Fixing potholes isn’t the sexiest way out of the recession.
But for Aziz Tejpar, an entrepreneur who runs a company that destroys drain grease in restaurants and hospitals by using live bacteria, pothole repair might just prove to be the best way.
“America is built on strip malls,” says Tejpar. “And strip malls have a lot of potholes.”
So Tejpar, president of Bradenton-based Environmental Biotech, has created a new franchise-model business to harness a technology he says will turn the staid industry of filling potholes into something efficient and entrepreneurial. Even better, says Tejpar, this system has no need for jackhammers and is environmentally friendly.

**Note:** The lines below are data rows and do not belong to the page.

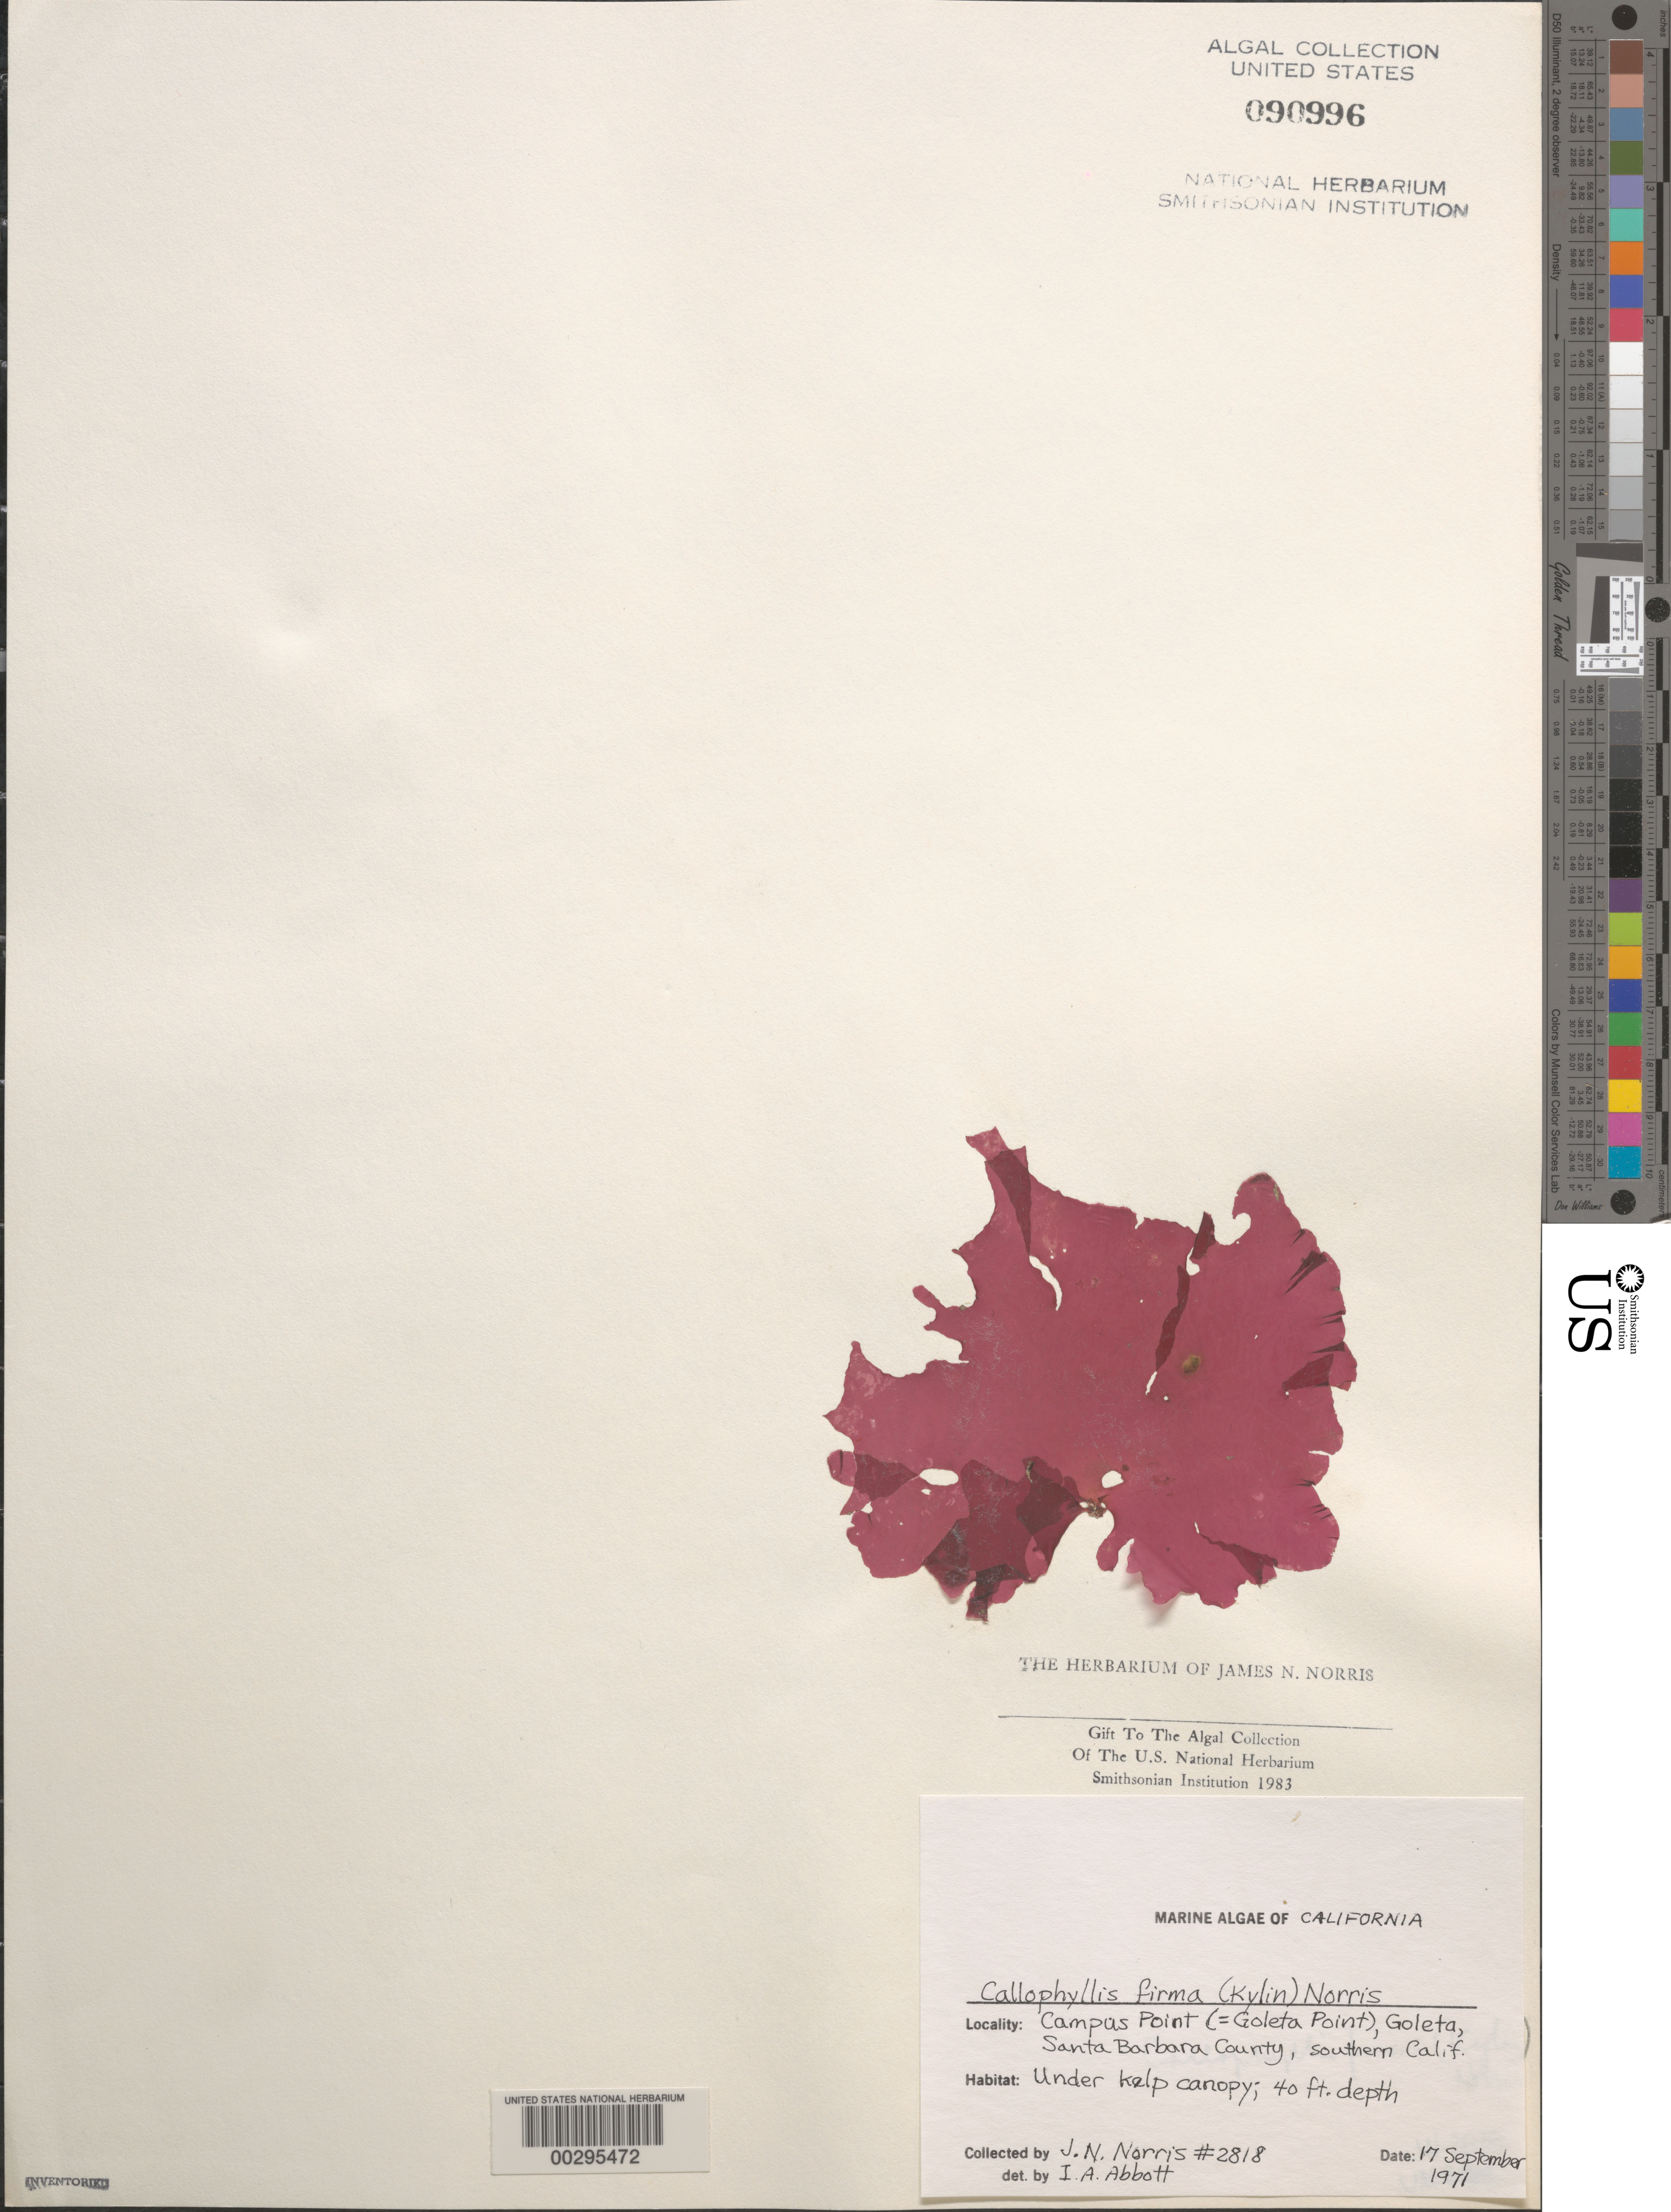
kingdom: Plantae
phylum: Rhodophyta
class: Florideophyceae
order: Gigartinales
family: Kallymeniaceae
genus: Salishia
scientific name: Salishia firma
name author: (Kylin) Clarkston & G.W. Saunders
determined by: Algae name updating Project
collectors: J. N. Norris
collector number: JN-2818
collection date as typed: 17 Sep 1971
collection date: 1971-09-17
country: United States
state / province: California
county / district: Santa Barbara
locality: Campus Point, Goleta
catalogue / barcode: US 90996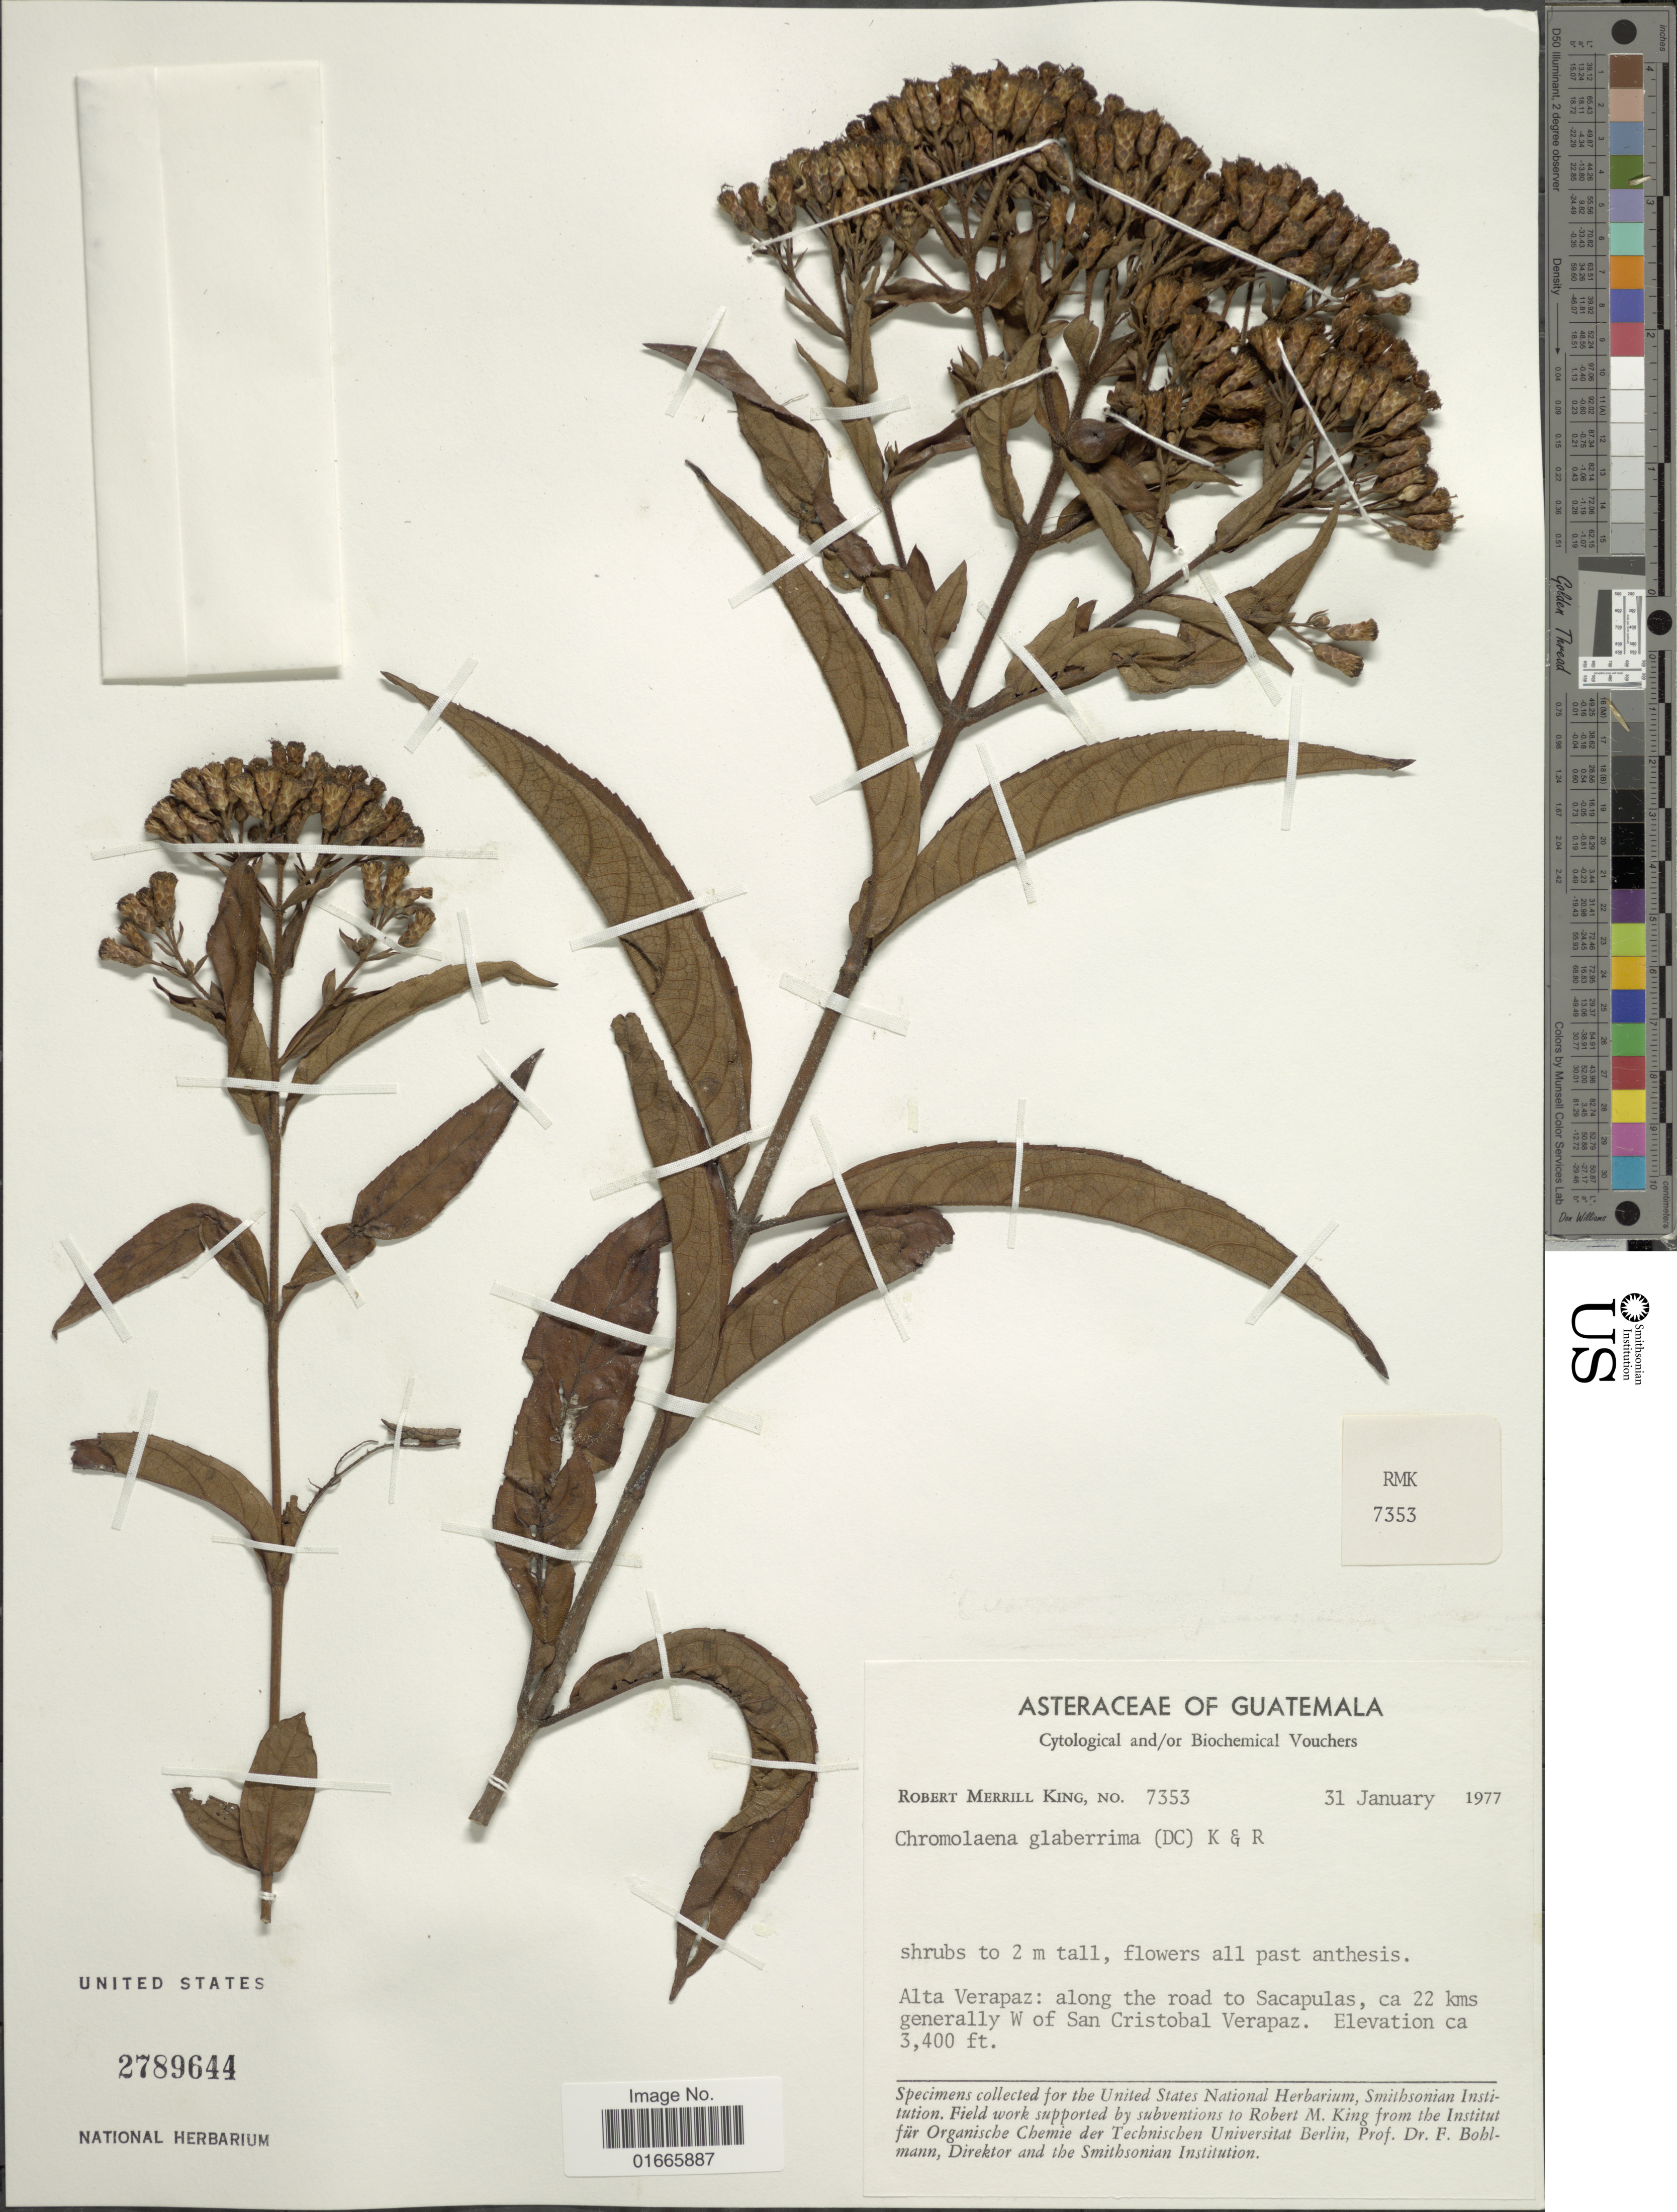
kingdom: Plantae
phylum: Tracheophyta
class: Magnoliopsida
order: Asterales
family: Asteraceae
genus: Chromolaena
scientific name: Chromolaena glaberrima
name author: (DC.) R.M. King & H. Rob.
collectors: R. M. King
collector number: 7353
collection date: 1977-01-31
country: Guatemala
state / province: Alta Verapaz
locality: Alta Verapaz: along the road to Sacapulas, ca 22 kms generally W of San Cristobal Verapaz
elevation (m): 1036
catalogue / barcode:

Tejpar calls the system, and the new company behind it, B Pothole Free. The technology revolves around a patented, infrared asphalt heater that is placed over a pothole.
Then, using short, medium and long wave thermal induction, the temperature is raised to 200 degrees Celsius, so heat permeates the entire pothole. The heater is removed after about 10 minutes and a two-man crew reshapes the area with the new road material.
The area is then compacted down and smoothed over while still hot. The entire process takes about 20 minutes.
B Pothole Free charges $99 for each standard size repair, which covers a pothole as big as 3 feet by 3 feet. It costs a county or municipal government about $250 to replace a pothole using traditional methods, says Tejpar, for a job that takes at least twice as long and usually requires twice as much manpower.